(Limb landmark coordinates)
• • • • •

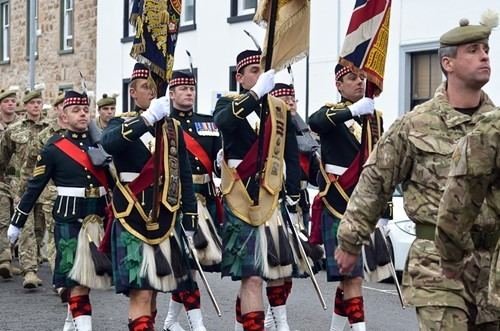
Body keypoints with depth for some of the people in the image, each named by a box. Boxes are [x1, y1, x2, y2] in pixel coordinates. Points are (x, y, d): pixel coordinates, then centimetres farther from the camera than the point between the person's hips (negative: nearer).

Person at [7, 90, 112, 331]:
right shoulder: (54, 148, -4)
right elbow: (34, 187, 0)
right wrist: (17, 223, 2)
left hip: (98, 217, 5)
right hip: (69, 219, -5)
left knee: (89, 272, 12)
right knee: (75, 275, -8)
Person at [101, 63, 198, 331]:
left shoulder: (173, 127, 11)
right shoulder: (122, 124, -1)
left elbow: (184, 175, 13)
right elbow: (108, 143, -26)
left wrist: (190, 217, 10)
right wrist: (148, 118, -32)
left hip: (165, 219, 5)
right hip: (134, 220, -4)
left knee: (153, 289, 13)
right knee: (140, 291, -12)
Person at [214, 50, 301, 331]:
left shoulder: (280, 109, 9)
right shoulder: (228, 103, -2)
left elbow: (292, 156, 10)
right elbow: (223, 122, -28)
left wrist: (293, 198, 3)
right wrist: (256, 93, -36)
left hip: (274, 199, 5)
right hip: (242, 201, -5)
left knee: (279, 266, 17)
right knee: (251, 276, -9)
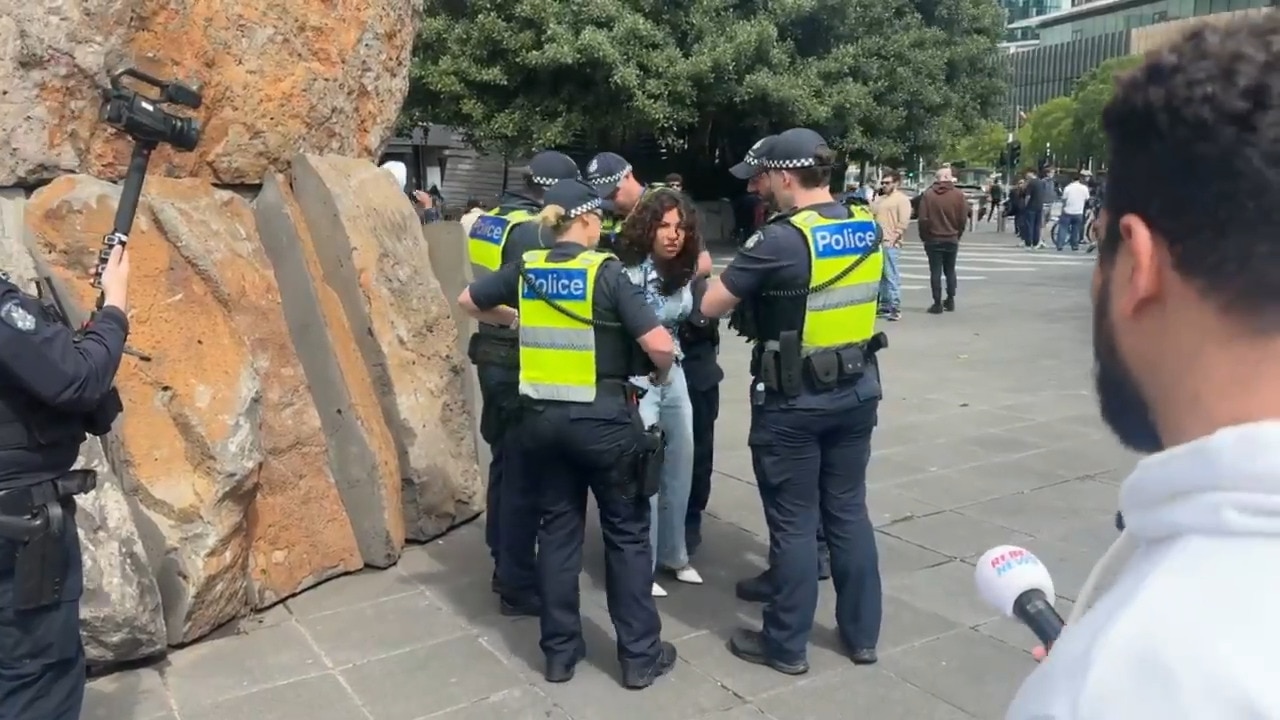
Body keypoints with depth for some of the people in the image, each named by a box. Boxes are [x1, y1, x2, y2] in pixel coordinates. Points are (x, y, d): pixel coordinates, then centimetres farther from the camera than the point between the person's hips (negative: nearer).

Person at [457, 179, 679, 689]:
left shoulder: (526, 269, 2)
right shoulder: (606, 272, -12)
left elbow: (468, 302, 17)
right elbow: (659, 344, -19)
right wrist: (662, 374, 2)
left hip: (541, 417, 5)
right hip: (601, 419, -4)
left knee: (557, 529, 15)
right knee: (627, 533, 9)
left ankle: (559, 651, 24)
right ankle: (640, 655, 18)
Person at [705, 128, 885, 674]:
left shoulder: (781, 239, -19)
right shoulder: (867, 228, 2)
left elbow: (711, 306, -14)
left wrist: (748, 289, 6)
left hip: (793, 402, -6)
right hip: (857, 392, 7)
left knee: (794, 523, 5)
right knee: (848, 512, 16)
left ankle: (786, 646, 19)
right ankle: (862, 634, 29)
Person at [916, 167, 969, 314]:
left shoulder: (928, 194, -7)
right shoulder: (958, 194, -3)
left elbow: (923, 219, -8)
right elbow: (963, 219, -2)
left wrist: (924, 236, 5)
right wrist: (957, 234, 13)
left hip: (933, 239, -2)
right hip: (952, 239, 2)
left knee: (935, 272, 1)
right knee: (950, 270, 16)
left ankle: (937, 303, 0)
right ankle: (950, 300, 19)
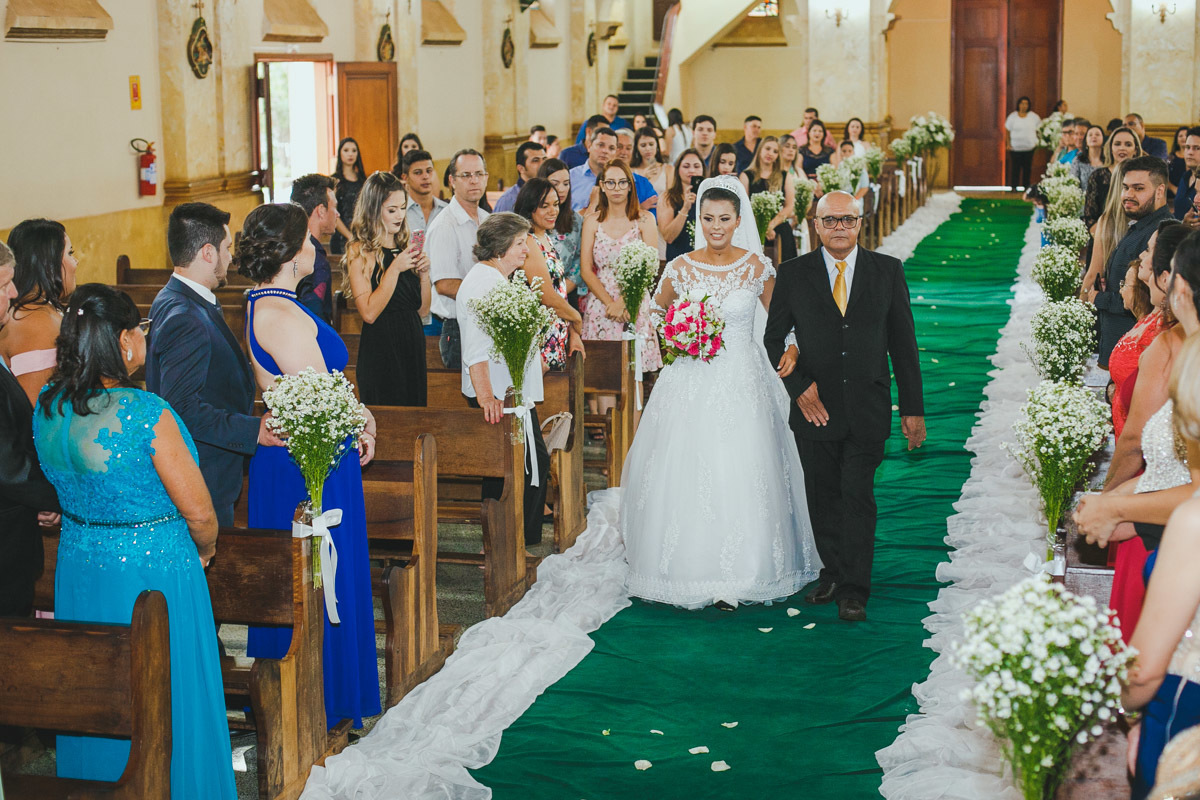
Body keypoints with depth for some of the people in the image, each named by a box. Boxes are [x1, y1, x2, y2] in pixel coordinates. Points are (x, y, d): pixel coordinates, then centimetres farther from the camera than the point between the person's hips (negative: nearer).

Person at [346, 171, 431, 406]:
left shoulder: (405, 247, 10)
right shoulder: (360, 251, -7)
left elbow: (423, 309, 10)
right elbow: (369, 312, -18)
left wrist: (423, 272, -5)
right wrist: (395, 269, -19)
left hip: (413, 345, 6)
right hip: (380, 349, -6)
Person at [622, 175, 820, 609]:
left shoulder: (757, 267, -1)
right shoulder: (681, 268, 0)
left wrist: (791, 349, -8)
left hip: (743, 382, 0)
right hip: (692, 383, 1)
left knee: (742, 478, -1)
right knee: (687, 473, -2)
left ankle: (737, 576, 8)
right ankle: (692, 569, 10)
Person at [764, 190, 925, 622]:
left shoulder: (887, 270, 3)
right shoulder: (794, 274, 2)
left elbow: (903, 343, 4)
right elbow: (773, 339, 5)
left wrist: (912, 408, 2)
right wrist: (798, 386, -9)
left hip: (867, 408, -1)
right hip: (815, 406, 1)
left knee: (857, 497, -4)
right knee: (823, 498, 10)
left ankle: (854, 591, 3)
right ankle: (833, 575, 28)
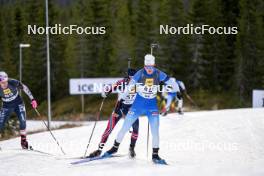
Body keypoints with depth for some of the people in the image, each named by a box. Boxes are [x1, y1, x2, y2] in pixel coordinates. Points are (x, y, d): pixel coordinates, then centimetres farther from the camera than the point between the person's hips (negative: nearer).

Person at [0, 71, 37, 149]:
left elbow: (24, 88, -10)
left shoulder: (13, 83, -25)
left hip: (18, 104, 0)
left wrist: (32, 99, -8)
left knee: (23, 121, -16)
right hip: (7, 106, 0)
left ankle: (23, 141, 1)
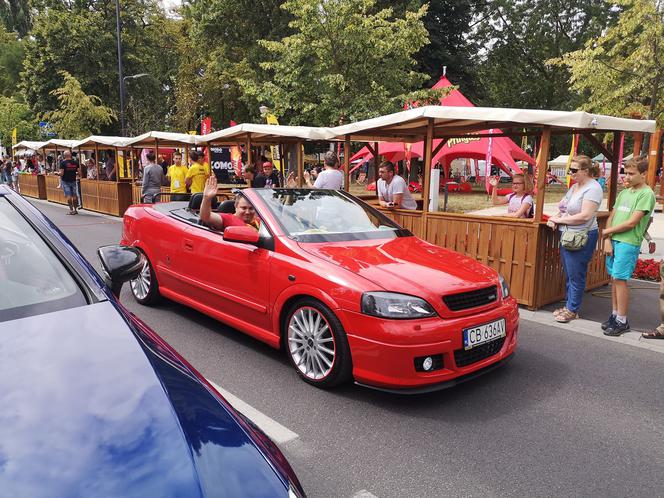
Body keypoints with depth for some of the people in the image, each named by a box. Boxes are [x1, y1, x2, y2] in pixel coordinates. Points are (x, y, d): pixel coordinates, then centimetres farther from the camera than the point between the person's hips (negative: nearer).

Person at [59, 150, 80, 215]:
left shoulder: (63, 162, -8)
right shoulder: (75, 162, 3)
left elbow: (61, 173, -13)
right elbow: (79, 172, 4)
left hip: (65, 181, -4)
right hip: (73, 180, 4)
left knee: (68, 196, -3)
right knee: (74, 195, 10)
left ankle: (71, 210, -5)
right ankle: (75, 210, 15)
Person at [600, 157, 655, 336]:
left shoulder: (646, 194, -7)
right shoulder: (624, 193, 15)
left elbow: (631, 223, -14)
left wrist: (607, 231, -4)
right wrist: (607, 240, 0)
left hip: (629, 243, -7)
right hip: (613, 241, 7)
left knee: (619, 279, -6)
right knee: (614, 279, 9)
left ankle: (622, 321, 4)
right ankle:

• • • • •

Copy out each record shown above without alteration, skipping any picture.

Body keypoints with depth for some of the people in the image, each named by a box. Boxes are [x1, y1, x2, y2] in pixel coordinates. Points are (x, y, d): pixel coordinates, then centimetres farther from the camera than the point between the person's hips (negative: nearer).

Person at [7, 90, 112, 331]:
right shoulder: (54, 148, -4)
right elbow: (34, 187, 0)
right wrist: (17, 223, 2)
left hip: (98, 217, 5)
right hip: (69, 219, -5)
left knee: (89, 272, 12)
right knee: (75, 275, -8)
Person at [101, 63, 198, 331]:
left shoulder: (173, 127, 11)
right shoulder: (122, 124, -1)
left elbow: (184, 175, 13)
right elbow: (108, 143, -26)
left wrist: (190, 217, 10)
right wrist: (148, 118, -32)
left hip: (165, 219, 5)
right hip: (134, 220, -4)
left knee: (153, 289, 13)
right knee: (140, 291, -12)
Person at [214, 50, 301, 331]:
left shoulder: (280, 109, 9)
right shoulder: (228, 103, -2)
left elbow: (292, 156, 10)
right elbow: (223, 122, -28)
left wrist: (293, 198, 3)
right wrist: (256, 93, -36)
left hip: (274, 199, 5)
right hip: (242, 201, -5)
left knee: (279, 266, 17)
right knee: (251, 276, -9)
Body keypoints with depth for some of the people in the image, each named by a box. Boxes are [x1, y1, x2, y2] in pixel coordinates. Points are (x, y, d): pixel coordinates, then centimetres farther from the camera than the point between the person's hips (negative: nearer).

Person at [457, 179, 679, 689]:
left shoulder: (526, 269, 2)
right shoulder: (606, 272, -12)
left elbow: (468, 302, 17)
right elbow: (659, 344, -19)
right wrist: (662, 374, 2)
left hip: (541, 417, 5)
right hip: (601, 419, -4)
left knee: (557, 529, 15)
right knee: (627, 533, 9)
left ankle: (559, 651, 24)
right ankle: (640, 655, 18)
Person at [705, 128, 885, 674]:
left shoulder: (781, 239, -19)
right shoulder: (867, 228, 2)
left elbow: (711, 306, -14)
left wrist: (748, 289, 6)
left hip: (793, 402, -6)
right hip: (857, 392, 7)
left knee: (794, 523, 5)
right knee: (848, 512, 16)
left ankle: (786, 646, 19)
right ankle: (862, 634, 29)
Person at [916, 167, 969, 314]:
left shoulder: (928, 194, -7)
right shoulder: (958, 194, -3)
left elbow: (923, 219, -8)
right elbow: (963, 219, -2)
left wrist: (924, 236, 5)
right wrist: (957, 234, 13)
left hip: (933, 239, -2)
right hip: (952, 239, 2)
left knee: (935, 272, 1)
right knee: (950, 270, 16)
left ankle: (937, 303, 0)
right ankle: (950, 300, 19)
Body keypoints with depth for some of the people in the image, each named by a box. Boxes are [x1, y1, x2, y2] in pixel coordinates. Points are (x, y, d): pixel coordinates, then centimetres farther from the camera than the point between the person's hips (negative: nearer).

Person at [346, 171, 431, 406]:
left shoulder: (405, 247, 10)
right shoulder: (360, 251, -7)
left elbow: (423, 309, 10)
right elbow: (369, 312, -18)
left wrist: (423, 272, -5)
right wrist: (395, 269, -19)
left hip: (413, 345, 6)
right hip: (380, 349, -6)
Person at [622, 175, 820, 609]:
left shoulder: (757, 267, -1)
right shoulder: (681, 268, 0)
left wrist: (791, 349, -8)
left hip: (743, 382, 0)
right hip: (692, 383, 1)
left knee: (742, 478, -1)
right knee: (687, 473, -2)
left ankle: (737, 576, 8)
right ankle: (692, 569, 10)
Person at [764, 190, 925, 622]:
left shoulder: (887, 270, 3)
right shoulder: (794, 274, 2)
left elbow: (903, 343, 4)
right elbow: (773, 339, 5)
left wrist: (912, 408, 2)
right wrist: (798, 386, -9)
left hip: (867, 408, -1)
right hip: (815, 406, 1)
left knee: (857, 497, -4)
right knee: (823, 498, 10)
left ankle: (854, 591, 3)
right ankle: (833, 575, 28)
Body keypoints with depth for some of the people in the image, each named by a box. Boxes are [x1, y1, x2, y2] in pixel coordinates. Points are (x, y, d): pixel coordinates, then centimetres farther from the camera than the point between the person's hips (negative: nearer).

Person at [0, 71, 37, 149]:
left elbow: (24, 88, -10)
left shoulder: (13, 83, -25)
left hip: (18, 104, 0)
left wrist: (32, 99, -8)
left knee: (23, 121, -16)
right hip: (7, 106, 0)
left ankle: (23, 141, 1)
Body keypoints with depth for some of the people in the image, each named by a box. Boxes are [x1, y1, x2, y2] in pixel coordinates. Points are (x, y, d): pixel coordinates, then centimetres farther from the camera than the point between the person's hips (negative: nearer).

Person at [59, 150, 80, 215]:
left shoulder: (63, 162, -8)
right shoulder: (75, 162, 3)
left elbow: (61, 173, -13)
right elbow: (79, 172, 4)
left hip: (65, 181, -4)
right hip: (73, 180, 4)
left knee: (68, 196, -3)
right knee: (74, 195, 10)
left ankle: (71, 210, -5)
right ankle: (75, 210, 15)
Person at [600, 157, 655, 336]:
left shoulder: (646, 194, -7)
right shoulder: (624, 193, 15)
left elbow: (631, 223, -14)
left wrist: (607, 231, -4)
right wrist: (607, 240, 0)
left hip: (629, 243, -7)
right hip: (613, 241, 7)
left knee: (619, 279, -6)
right knee: (614, 279, 9)
left ankle: (622, 321, 4)
right ankle:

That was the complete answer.